Worst case, 2× is actually a steal compared to a non-moving allocator such as malloc/free or RC built on top of that, which cannot[1] do better than about 1 + ½log₂(largest allocation / smallest allocation). For example, if you have allocations from 1K to 16K bytes, any malloc/free implementation can require at least 3× the memory you actually use; if from 16 to 16K, 6×; etc.

At this point I must mention that paged memory can get you just enough movability that catastrophic fragmentation of this kind is avoided[2] with high probability. Paging tricks can be seriously expensive on a modern multicore processor, though, so I’m not sure this is the way forward. (The paper report only 1% perf overhead for Firefox; I don’t know if that means Firefox is less multithreaded than it could be or what.)

[1] https://www.sqlite.org/malloc.html

[2] https://github.com/plasma-umass/mesh

For anyone following the discussion: Mesh (https://github.com/plasma-umass/mesh) is a seriously interesting read.
It depends what you mean by “efficient”: a world that controls when someone can free memory can be surprisingly efficient at dealing with the fundamental fragmentation problem in terms of overall churn over time (throughout) at the cost of space and immediate time (latency). Both are different forms of efficiency.

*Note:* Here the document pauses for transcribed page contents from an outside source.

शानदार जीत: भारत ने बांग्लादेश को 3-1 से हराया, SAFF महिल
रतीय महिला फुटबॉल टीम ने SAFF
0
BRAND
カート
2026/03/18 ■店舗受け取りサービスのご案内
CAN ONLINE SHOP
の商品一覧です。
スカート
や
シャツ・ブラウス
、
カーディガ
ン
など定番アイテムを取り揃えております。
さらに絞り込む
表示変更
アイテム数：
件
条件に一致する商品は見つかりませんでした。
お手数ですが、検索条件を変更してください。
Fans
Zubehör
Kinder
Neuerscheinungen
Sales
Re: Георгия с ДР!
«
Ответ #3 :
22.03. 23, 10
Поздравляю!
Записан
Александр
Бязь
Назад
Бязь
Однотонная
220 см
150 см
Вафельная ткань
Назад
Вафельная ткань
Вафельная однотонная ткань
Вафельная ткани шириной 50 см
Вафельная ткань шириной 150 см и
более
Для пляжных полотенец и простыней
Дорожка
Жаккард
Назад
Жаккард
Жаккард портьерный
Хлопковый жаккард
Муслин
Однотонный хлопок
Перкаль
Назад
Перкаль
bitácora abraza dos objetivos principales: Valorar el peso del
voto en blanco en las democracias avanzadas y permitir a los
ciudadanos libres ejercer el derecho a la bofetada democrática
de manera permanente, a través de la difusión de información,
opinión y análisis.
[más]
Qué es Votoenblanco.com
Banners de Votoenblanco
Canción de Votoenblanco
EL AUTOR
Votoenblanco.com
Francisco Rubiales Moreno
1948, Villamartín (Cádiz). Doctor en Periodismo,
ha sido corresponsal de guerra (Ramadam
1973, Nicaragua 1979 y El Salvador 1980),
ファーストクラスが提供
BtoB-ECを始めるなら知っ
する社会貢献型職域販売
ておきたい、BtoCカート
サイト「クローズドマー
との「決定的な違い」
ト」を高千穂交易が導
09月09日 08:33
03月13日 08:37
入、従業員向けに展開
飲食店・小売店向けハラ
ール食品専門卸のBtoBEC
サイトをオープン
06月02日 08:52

Manual memory management as a solution to the fragmentation problem trades that off, not knowing anything about when free might be called, and so has to lean towards optimising space and immediate time rather than throughout. But there’s still a memory manager behind the scenes that has to deal with fragmentation as well; there’s no get out of jail free card for that, and that complexity is still hidden.

(Helpful memory usage disciplines like arenas/pools have their desirable properties for the same reasons: it’s a discipline on when you free memory in order to avoid fragmentation.)

They are massively faster (as in, has better throughput) than ref counting. See my previous comment for more details.
Faster than ref counting AND than manual memory management. Papers that have recorded the traces of memory allocation and liveness info and then replayed them using GC or by inserting manual new/free show GC has a throughput advantage here.
Side question: does Azul still sell custom silicon/designs to accelerate JVM?